**Directive:**
Could you continue the jewelry casting tips article below, starting right after its last sentence about the ink evenly covering the wax?

**Passage:**
These slow, quiet days of summer are always a good time to review your shop practices before the busy holiday season kicks into high gear.  To help you prepare to successfully cast all of the pieces you hope will be big sellers this year, we’ve  compiled some of the best casting tips that have filled these pages over the years.  From easier wax carving to minimizing metal waste, these tips are bound to have you casting like a champ just in time for those holiday orders.

5 Classic Casting Tips
Best Practices from Industry Experts

Brush Up: Drawing Patterns on Carving Wax
By Kate Wolf

When drawing a layout on carving wax, I use black brush markers, which are available from arts and crafts supply stores: If I don’t like the pattern, I can wipe it off and draw it again. However, a marker’s ink will tend to bead up on the wax surface. To break this surface tension, I wipe the marker across a bar of soap before I begin drawing. Now the ink will evenly cover the surface of the wax.

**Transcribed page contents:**
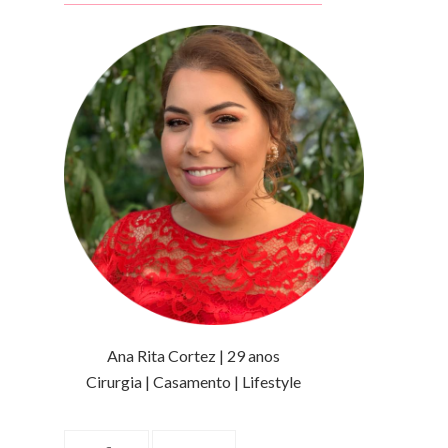
Ana Rita Cortez | 29 anos
Cirurgia | Casamento | Lifestyle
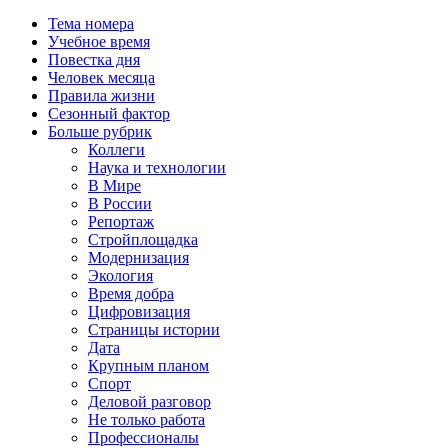
Тема номера
Учебное время
Повестка дня
Человек месяца
Правила жизни
Сезонный фактор
Больше рубрик
Коллеги
Наука и технологии
В Мире
В России
Репортаж
Стройплощадка
Модернизация
Экология
Время добра
Цифровизация
Страницы истории
Дата
Крупным планом
Спорт
Деловой разговор
Не только работа
Профессионалы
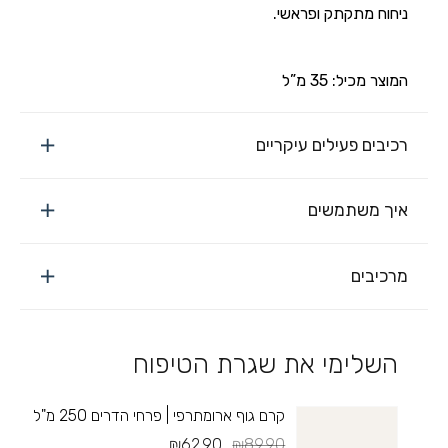
ניחוח מתקתק ופראשי.
המוצר מכיל: 35 מ”ל
רכיבים פעילים עיקריים
איך משתמשים
מרכיבים
השלימי את שגרת הטיפוח
קרם גוף ארומתרפי | פרחי הדרים 250 מ"ל
₪62.90
₪89.90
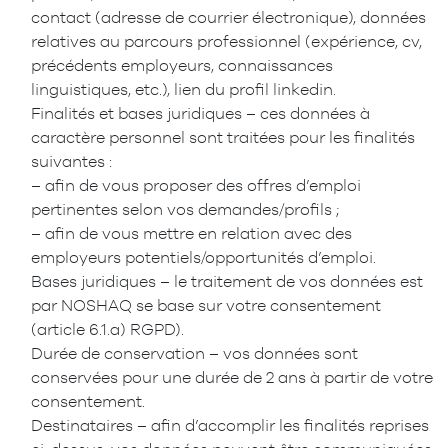
contact (adresse de courrier électronique), données
relatives au parcours professionnel (expérience, cv,
précédents employeurs, connaissances
linguistiques, etc.), lien du profil linkedin.
Finalités et bases juridiques – ces données à
caractère personnel sont traitées pour les finalités
suivantes :
– afin de vous proposer des offres d’emploi
pertinentes selon vos demandes/profils ;
– afin de vous mettre en relation avec des
employeurs potentiels/opportunités d’emploi.
Bases juridiques – le traitement de vos données est
par NOSHAQ se base sur votre consentement
(article 6.1.a) RGPD).
Durée de conservation – vos données sont
conservées pour une durée de 2 ans à partir de votre
consentement.
Destinataires – afin d’accomplir les finalités reprises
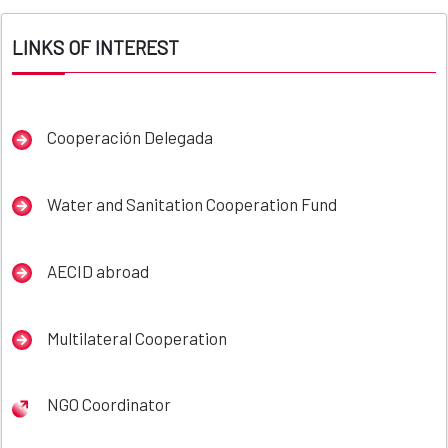
LINKS OF INTEREST
Cooperación Delegada
Water and Sanitation Cooperation Fund
AECID abroad
Multilateral Cooperation
NGO Coordinator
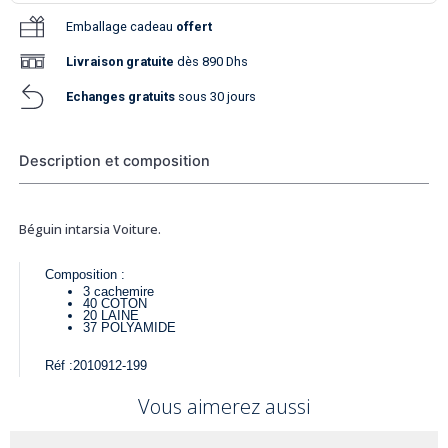
Emballage cadeau
offert
Livraison
gratuite
dès 890 Dhs
Echanges gratuits
sous 30 jours
Description et composition
Béguin intarsia Voiture.
Composition :
3
cachemire
40
COTON
20
LAINE
37
POLYAMIDE
Réf :
2010912-199
Vous aimerez aussi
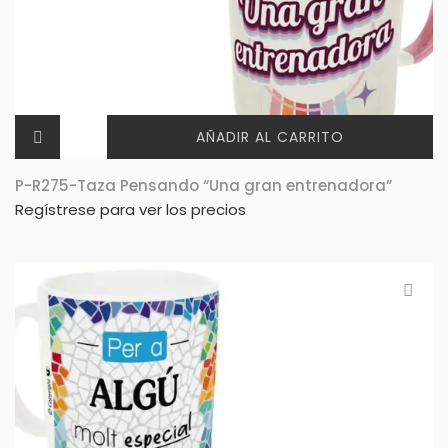
AÑADIR AL CARRITO
P-R275-Taza Pensando “Una gran entrenadora”
Regístrese para ver los precios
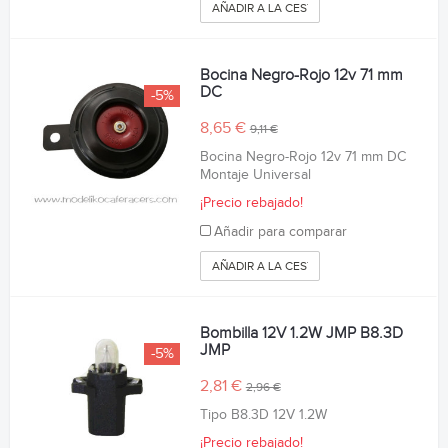
AÑADIR A LA CESTA
Bocina Negro-Rojo 12v 71 mm
DC
-5%
8,65 €
9,11 €
Bocina Negro-Rojo 12v 71 mm DC
Montaje Universal
¡Precio rebajado!
Añadir para comparar
AÑADIR A LA CESTA
Bombilla 12V 1.2W JMP B8.3D
JMP
-5%
2,81 €
2,96 €
Tipo B8.3D 12V 1.2W
¡Precio rebajado!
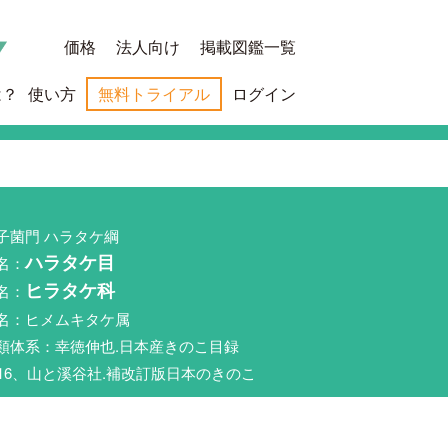
価格
法人向け
掲載図鑑一覧
は？
使い方
無料トライアル
ログイン
子菌門 ハラタケ綱
名：
ハラタケ目
名：
ヒラタケ科
名：ヒメムキタケ属
類体系：幸徳伸也.日本産きのこ目録
016、山と溪谷社.補改訂版日本のきのこ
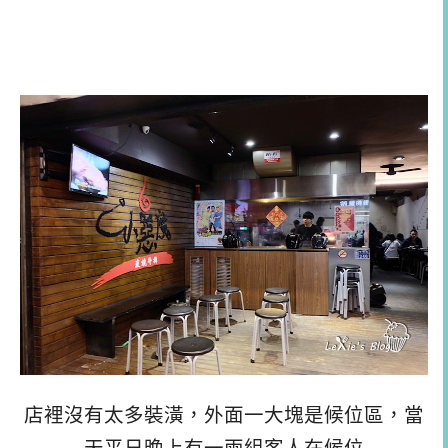
店裡沒有太多裝潢，外面一大塊是候位區，當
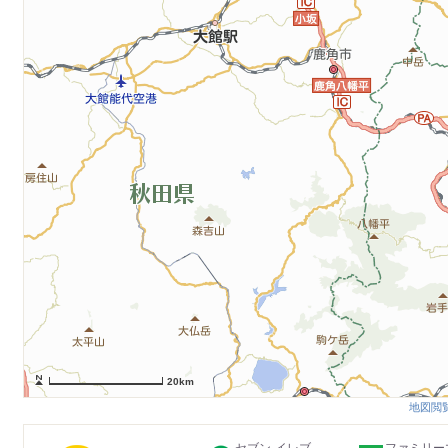
20km
地図閲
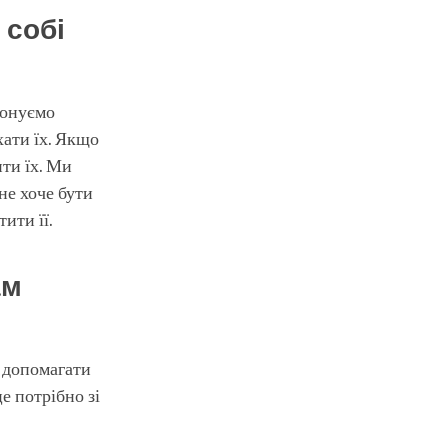
 собі
понуємо
хати їх. Якщо
ити їх. Ми
 не хоче бути
ити її.
ам
я допомагати
е потрібно зі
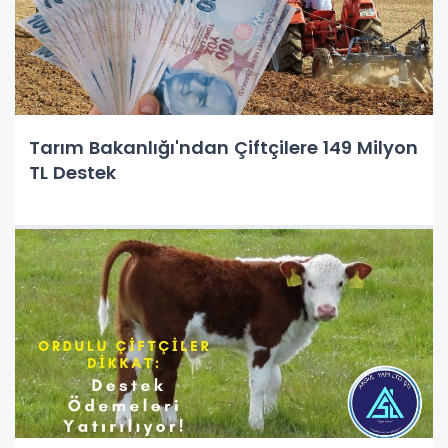
Tarım Bakanlığı'ndan Çiftçilere 149 Milyon
TL Destek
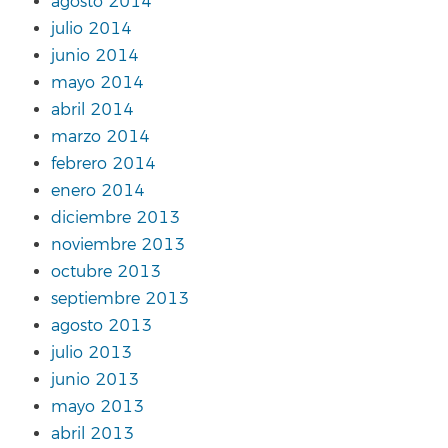
agosto 2014
julio 2014
junio 2014
mayo 2014
abril 2014
marzo 2014
febrero 2014
enero 2014
diciembre 2013
noviembre 2013
octubre 2013
septiembre 2013
agosto 2013
julio 2013
junio 2013
mayo 2013
abril 2013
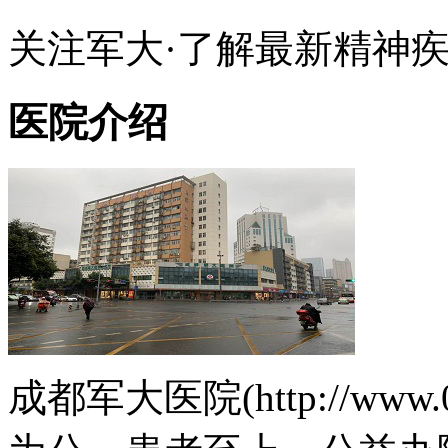
关注军大·了解最新精神
医院介绍
成都军大医院(http://www.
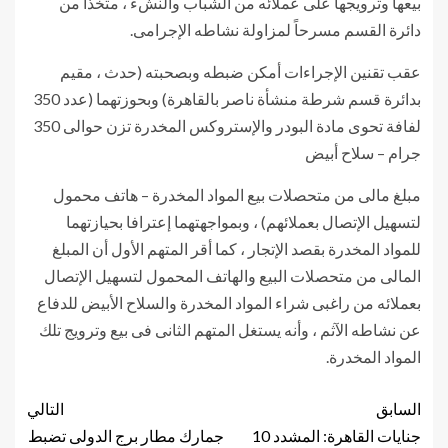
بيعها وترويجها على عملائه من الشباب والنشء ، متخذاً من
دائرة القسم مسرحاً لمزاولة نشاطه الإجرامى.
عقب تقنين الإجراءات أمكن ضبطه وبصحبته (حدث ، مقيم
بدائرة قسم شرطة منشأة ناصر بالقاهرة) وبحوزتهما (عدد 350
لفافة تحوى مادة البودر والإستروكس المخدرة تزن حوالى 350
جرام – سلاح أبيض
مبلغ مالى من متحصلات بيع المواد المخدرة – هاتف محمول
لتسهيل الإتصال بعملائهم) ، وبمواجهتهما إعترافا بحيازتهما
للمواد المخدرة بقصد الإتجار ، كما أقر المتهم الأول أن المبلغ
المالى من متحصلات البيع والهاتف المحمول لتسهيل الإتصال
بعملائه من راغبى شراء المواد المخدرة والسلاح الأبيض للدفاع
عن نشاطه الآثم ، وأنه يستغل المتهم الثانى فى بيع وترويج تلك
المواد المخدرة.
السابق
التالي
جنايات القاهرة: المشدد 10
جمارك مطار برج الدولى تضبط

**Response to the task:**
If you are working on darker waxes, instead of a marker, use white tempera paint with a drop of dish washing soap in it. However, make sure you wash off all of the paint before using a wax pen: Tempera paint, mixed into molten wax, can cause porosity. When the design looks acceptable, I scribe through the pattern into the wax, then fill the scribed line with the marker or paint.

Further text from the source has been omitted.